Quand j'y pense avec du recul, c'est horrible..., moi, élevée aux Oiseaux... le couvent, les bonnes sœurs, enfin, tout ce qui faut... que je me sois conduite comme cela...

Eh bien, dites-vous bien que les garçons ne me l'ont jamais reproché. Tous l'ont compris ; c'est une chose qui n'a jamais été répétée, jamais été dite. Ils étaient très fiers de nous, ils trouvaient cela extraordinaire, ces filles qui étaient là avec les risques qu'elles prenaient. Ils comprenaient parce qu'ils devaient avoir eux aussi la même réaction. C'était pareil pour les hommes, certainement. Souvent j'en ai parlé avec eux ; ils m'ont dit : "C'est une réaction, Thérèse, c'est la réaction de la vie contre la mort. On a besoin de donner vie parce que l'on a frôlé la mort ». Il faut absolument remplacer cela. Il faut faire un enfant. C'est presque instinctif. C'est le problème qui arrive avec les troupes en campagne. Quand autrefois les hommes qui arrivaient dans une ville qu'ils avaient prise, les sacs, les pillages, les viols, c'était incroyable et bien, c'était pour ça. La mort de tous les côtés, ça oblige à donner vie.

Pour un homme comme pour une femme, donner la vie c'est d'abord faire l'amour. C'est peut-être quelque chose qui explique cela, je ne dis pas qui excuse.

5. Comment arrivez-vous à concilier ce constat avec votre position sur la prostitution. N'y a-t-il pas une contradiction?

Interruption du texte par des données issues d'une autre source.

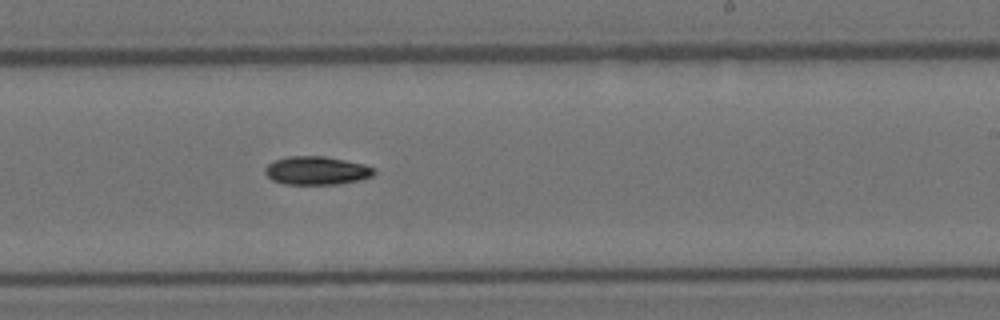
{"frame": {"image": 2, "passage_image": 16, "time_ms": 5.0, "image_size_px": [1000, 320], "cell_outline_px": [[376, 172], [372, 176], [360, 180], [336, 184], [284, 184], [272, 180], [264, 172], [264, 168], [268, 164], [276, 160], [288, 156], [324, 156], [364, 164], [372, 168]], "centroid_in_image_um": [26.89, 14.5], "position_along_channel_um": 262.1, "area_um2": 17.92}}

T.d.L. : Non, parce que j'ai été amenée à comprendre qu'il y avait des raisons très valables pour lesquelles le commandement avait prévu cela de manière régulière et officielle, tout en faisant son possible pour que les filles soient dans les meilleures conditions. 
Mais tout de même... ce n'est pas normal, de toute façon. Moi, je me disais, il faudra un jour que je me batte contre ça. Et je l'ai fait et d'autant plus facilement qu'il n'y avait plus de guerre...
  (de notre ami Victor Suszwalak)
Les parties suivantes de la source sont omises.